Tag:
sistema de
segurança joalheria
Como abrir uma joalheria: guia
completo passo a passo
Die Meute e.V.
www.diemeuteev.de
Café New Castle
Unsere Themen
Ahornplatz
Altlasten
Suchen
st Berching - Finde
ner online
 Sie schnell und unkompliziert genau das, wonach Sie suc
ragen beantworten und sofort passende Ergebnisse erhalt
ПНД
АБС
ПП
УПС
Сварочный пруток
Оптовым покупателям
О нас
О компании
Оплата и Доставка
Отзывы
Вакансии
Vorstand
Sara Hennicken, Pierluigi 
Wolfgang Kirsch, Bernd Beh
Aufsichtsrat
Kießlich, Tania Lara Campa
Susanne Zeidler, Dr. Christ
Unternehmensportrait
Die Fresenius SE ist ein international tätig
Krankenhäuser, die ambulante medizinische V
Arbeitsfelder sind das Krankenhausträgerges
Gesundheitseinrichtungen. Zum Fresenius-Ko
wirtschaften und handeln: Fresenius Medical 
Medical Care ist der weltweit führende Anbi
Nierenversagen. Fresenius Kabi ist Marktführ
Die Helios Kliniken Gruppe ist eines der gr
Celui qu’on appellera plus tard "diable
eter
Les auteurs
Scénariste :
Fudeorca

*Problem description*. Your answer should be the whole listing above, repeated exactly as it appears.

*Exercise result*.
Tag:
sistema de
segurança joalheria
Como abrir uma joalheria: guia
completo passo a passo
Die Meute e.V.
www.diemeuteev.de
Café New Castle
Unsere Themen
Ahornplatz
Altlasten
Suchen
st Berching - Finde
ner online
 Sie schnell und unkompliziert genau das, wonach Sie suc
ragen beantworten und sofort passende Ergebnisse erhalt
ПНД
АБС
ПП
УПС
Сварочный пруток
Оптовым покупателям
О нас
О компании
Оплата и Доставка
Отзывы
Вакансии
Vorstand
Sara Hennicken, Pierluigi 
Wolfgang Kirsch, Bernd Beh
Aufsichtsrat
Kießlich, Tania Lara Campa
Susanne Zeidler, Dr. Christ
Unternehmensportrait
Die Fresenius SE ist ein international tätig
Krankenhäuser, die ambulante medizinische V
Arbeitsfelder sind das Krankenhausträgerges
Gesundheitseinrichtungen. Zum Fresenius-Ko
wirtschaften und handeln: Fresenius Medical 
Medical Care ist der weltweit führende Anbi
Nierenversagen. Fresenius Kabi ist Marktführ
Die Helios Kliniken Gruppe ist eines der gr
Celui qu’on appellera plus tard "diable
eter
Les auteurs
Scénariste :
Fudeorca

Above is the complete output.